*** Study text Section Begins ***

Where’s the science in all of this, I hear you ask? What research have you done before terrifying us all? Well, that is exactly my point here. Despite all the investment expertise, mathematical algorithms and scenario planning that is playing out in corporate bunkers, no-one has any real idea about what will actually transpire. So, I am just as entitled to have a go.

Regulators have instructed banks to stockpile cash in reserve funds, just in case. Many companies and no doubt the government have set up “war rooms” where I guess they are scenario planning, playing battleships and no doubt trying to justify their own existence with some kind of informed forecasting. “Stress testing” is the buzz term sweeping across businesses to make sure they have “resilience” built in. And they quite rightly should, as if my predictions are right, then the UK will suffer it’s biggest stock market loss seen in such a short time, and it will be sustained. And don’t hope for the Americans to help us out. This is not a war scenario that they will need to get involved in. No, US investors will run for the hills, bailing out of UK stocks. Of course, they will buy in again, at rock bottom prices, when they feel we have suffered enough and they get their man or woman in Number 10.

This is my no-deal scenario that would stand up in any war room as, just like them, I am intuitively making it up as I go along. And why do I feel so strongly that I am right? Because we have never been in such potential turmoil before and never been disliked as much. This is the opportunity for others, including Europe, to put the boot in. And they will. But this is not just about business; it has significant and far reaching ramifications for us all.

No deal – in my humble, yet just as valid as Flash Harry’s, opinion – will affect our public service folks via their savings, investments and pensions. These big funds need strong growth and the like of RBS dividends to pay out the pensions millions of us receive every month. If any of these fail, then “Houston, we have a problem” as the government is in enough debt to be throwing lifelines willy-nilly. It’s time to get real and ensure our MPs don’t regret playing too much politics with this one.

Those who manage our money, and they are hugely important for us all, can handle a four or five on the financial Richter scale of Brexit. What they do not need is a seven or above.

*** Study text Section Ends ***

| What to do |
1. Reproduce the Brexit passage word for word, beginning at the words "This is my no-deal" and stopping after the words "for us all.".
2. List every word or phrase that the Brexit passage sets in quotation marks.
Answer from the Brexit passage alone.

*** Exercise data Section Begins ***

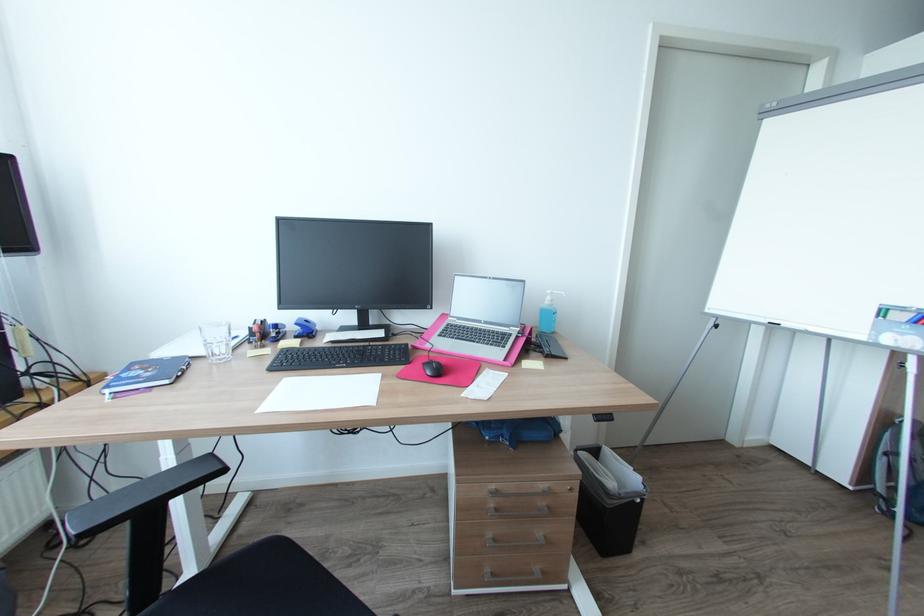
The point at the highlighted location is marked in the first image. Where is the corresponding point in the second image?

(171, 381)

*** Exercise data Section Ends ***
*** Exercise data Section Begins ***

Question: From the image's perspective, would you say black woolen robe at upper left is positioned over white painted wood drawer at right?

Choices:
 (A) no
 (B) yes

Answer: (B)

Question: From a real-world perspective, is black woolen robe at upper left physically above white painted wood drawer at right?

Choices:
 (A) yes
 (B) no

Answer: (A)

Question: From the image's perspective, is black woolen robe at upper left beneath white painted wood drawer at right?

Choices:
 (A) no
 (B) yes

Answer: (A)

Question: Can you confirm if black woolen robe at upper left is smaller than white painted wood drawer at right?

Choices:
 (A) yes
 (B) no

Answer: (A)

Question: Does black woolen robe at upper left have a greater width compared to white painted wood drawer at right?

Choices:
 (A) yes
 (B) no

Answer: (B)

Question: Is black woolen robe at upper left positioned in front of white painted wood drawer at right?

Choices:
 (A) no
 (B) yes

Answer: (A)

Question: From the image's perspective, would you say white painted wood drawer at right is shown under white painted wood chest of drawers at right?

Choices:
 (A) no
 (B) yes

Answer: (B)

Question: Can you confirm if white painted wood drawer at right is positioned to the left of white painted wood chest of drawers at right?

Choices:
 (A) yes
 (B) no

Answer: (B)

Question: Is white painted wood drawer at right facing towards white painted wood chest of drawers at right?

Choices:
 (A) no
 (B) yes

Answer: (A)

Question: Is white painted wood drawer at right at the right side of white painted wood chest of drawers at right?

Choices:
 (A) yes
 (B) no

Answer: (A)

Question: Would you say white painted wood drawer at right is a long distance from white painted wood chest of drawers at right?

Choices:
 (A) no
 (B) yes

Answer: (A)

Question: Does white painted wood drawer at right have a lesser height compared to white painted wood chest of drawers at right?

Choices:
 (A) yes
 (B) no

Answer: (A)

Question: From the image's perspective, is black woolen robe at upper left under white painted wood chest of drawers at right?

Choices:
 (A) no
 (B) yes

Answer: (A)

*** Exercise data Section Ends ***
*** Exercise data Section Begins ***

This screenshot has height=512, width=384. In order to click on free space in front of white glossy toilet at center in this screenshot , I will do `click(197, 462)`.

*** Exercise data Section Ends ***

| Answers to each task |
1.
This is my no-deal scenario that would stand up in any war room as, just like them, I am intuitively making it up as I go along. And why do I feel so strongly that I am right? Because we have never been in such potential turmoil before and never been disliked as much. This is the opportunity for others, including Europe, to put the boot in. And they will. But this is not just about business; it has significant and far reaching ramifications for us all.

2.
war rooms
Stress testing
resilience
Houston, we have a problem